Problem to work on ::
Print out every entry, keeping each line identical to the original.
━━━━━ Records shown
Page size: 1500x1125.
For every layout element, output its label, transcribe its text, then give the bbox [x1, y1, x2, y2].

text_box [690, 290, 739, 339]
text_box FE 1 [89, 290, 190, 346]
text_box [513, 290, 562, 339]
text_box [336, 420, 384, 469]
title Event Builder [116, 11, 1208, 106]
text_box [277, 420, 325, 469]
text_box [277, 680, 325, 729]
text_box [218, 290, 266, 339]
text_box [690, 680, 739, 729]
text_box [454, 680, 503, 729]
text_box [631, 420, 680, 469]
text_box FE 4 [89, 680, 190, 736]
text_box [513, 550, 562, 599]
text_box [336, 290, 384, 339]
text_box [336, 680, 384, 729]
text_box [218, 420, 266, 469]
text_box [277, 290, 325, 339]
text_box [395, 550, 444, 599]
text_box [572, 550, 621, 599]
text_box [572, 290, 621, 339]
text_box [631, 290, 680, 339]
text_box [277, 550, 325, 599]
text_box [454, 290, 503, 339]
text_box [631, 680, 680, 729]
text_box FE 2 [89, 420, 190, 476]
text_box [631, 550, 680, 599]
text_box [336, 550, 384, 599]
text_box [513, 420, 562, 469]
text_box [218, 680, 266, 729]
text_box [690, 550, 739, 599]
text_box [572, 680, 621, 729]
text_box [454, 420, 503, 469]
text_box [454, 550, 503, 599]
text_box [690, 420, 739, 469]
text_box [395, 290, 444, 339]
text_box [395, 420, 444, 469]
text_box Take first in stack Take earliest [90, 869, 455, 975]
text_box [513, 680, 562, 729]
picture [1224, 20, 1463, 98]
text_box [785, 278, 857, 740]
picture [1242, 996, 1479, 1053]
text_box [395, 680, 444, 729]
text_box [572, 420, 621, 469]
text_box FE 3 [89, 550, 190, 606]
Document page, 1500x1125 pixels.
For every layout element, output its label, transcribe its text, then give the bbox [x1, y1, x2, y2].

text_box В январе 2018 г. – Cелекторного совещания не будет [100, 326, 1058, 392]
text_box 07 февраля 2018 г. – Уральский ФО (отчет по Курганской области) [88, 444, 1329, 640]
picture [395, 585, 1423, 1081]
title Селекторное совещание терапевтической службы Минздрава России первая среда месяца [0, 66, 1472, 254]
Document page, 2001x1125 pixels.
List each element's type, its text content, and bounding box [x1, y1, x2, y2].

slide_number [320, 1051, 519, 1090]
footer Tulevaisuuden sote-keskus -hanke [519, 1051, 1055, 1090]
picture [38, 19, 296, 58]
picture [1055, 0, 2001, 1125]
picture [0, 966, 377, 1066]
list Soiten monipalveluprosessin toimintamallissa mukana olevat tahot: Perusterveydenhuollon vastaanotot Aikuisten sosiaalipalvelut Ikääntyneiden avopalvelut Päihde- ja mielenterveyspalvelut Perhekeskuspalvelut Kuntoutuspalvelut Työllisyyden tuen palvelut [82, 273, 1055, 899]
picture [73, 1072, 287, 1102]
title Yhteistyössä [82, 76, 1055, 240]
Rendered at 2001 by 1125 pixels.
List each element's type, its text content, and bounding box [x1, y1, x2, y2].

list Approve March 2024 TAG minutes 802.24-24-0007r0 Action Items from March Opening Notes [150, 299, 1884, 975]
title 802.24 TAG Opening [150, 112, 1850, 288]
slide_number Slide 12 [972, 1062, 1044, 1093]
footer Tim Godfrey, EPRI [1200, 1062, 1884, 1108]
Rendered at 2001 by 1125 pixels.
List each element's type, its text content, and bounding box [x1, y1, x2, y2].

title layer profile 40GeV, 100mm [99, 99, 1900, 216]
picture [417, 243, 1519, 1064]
━━━━━━━━━━
Result of this exercise ::
Page size: 1500x1125.
For every layout element, output its label, transcribe its text, then give the bbox [x1, y1, x2, y2].

text_box [690, 290, 739, 339]
text_box FE 1 [89, 290, 190, 346]
text_box [513, 290, 562, 339]
text_box [336, 420, 384, 469]
title Event Builder [116, 11, 1208, 106]
text_box [277, 420, 325, 469]
text_box [277, 680, 325, 729]
text_box [218, 290, 266, 339]
text_box [690, 680, 739, 729]
text_box [454, 680, 503, 729]
text_box [631, 420, 680, 469]
text_box FE 4 [89, 680, 190, 736]
text_box [513, 550, 562, 599]
text_box [336, 290, 384, 339]
text_box [336, 680, 384, 729]
text_box [218, 420, 266, 469]
text_box [277, 290, 325, 339]
text_box [395, 550, 444, 599]
text_box [572, 550, 621, 599]
text_box [572, 290, 621, 339]
text_box [631, 290, 680, 339]
text_box [277, 550, 325, 599]
text_box [454, 290, 503, 339]
text_box [631, 680, 680, 729]
text_box FE 2 [89, 420, 190, 476]
text_box [631, 550, 680, 599]
text_box [336, 550, 384, 599]
text_box [513, 420, 562, 469]
text_box [218, 680, 266, 729]
text_box [690, 550, 739, 599]
text_box [572, 680, 621, 729]
text_box [454, 420, 503, 469]
text_box [454, 550, 503, 599]
text_box [690, 420, 739, 469]
text_box [395, 290, 444, 339]
text_box [395, 420, 444, 469]
text_box Take first in stack Take earliest [90, 869, 455, 975]
text_box [513, 680, 562, 729]
picture [1224, 20, 1463, 98]
text_box [785, 278, 857, 740]
picture [1242, 996, 1479, 1053]
text_box [395, 680, 444, 729]
text_box [572, 420, 621, 469]
text_box FE 3 [89, 550, 190, 606]
Document page, 1500x1125 pixels.
For every layout element, output its label, transcribe its text, then give the bbox [x1, y1, x2, y2].

text_box В январе 2018 г. – Cелекторного совещания не будет [100, 326, 1058, 392]
text_box 07 февраля 2018 г. – Уральский ФО (отчет по Курганской области) [88, 444, 1329, 640]
picture [395, 585, 1423, 1081]
title Селекторное совещание терапевтической службы Минздрава России первая среда месяца [0, 66, 1472, 254]
Document page, 2001x1125 pixels.
List each element's type, its text content, and bounding box [x1, y1, x2, y2].

slide_number [320, 1051, 519, 1090]
footer Tulevaisuuden sote-keskus -hanke [519, 1051, 1055, 1090]
picture [38, 19, 296, 58]
picture [1055, 0, 2001, 1125]
picture [0, 966, 377, 1066]
list Soiten monipalveluprosessin toimintamallissa mukana olevat tahot: Perusterveydenhuollon vastaanotot Aikuisten sosiaalipalvelut Ikääntyneiden avopalvelut Päihde- ja mielenterveyspalvelut Perhekeskuspalvelut Kuntoutuspalvelut Työllisyyden tuen palvelut [82, 273, 1055, 899]
picture [73, 1072, 287, 1102]
title Yhteistyössä [82, 76, 1055, 240]
Rendered at 2001 by 1125 pixels.
List each element's type, its text content, and bounding box [x1, y1, x2, y2].

list Approve March 2024 TAG minutes 802.24-24-0007r0 Action Items from March Opening Notes [150, 299, 1884, 975]
title 802.24 TAG Opening [150, 112, 1850, 288]
slide_number Slide 12 [972, 1062, 1044, 1093]
footer Tim Godfrey, EPRI [1200, 1062, 1884, 1108]
Rendered at 2001 by 1125 pixels.
List each element's type, its text content, and bounding box [x1, y1, x2, y2].

title layer profile 40GeV, 100mm [99, 99, 1900, 216]
picture [417, 243, 1519, 1064]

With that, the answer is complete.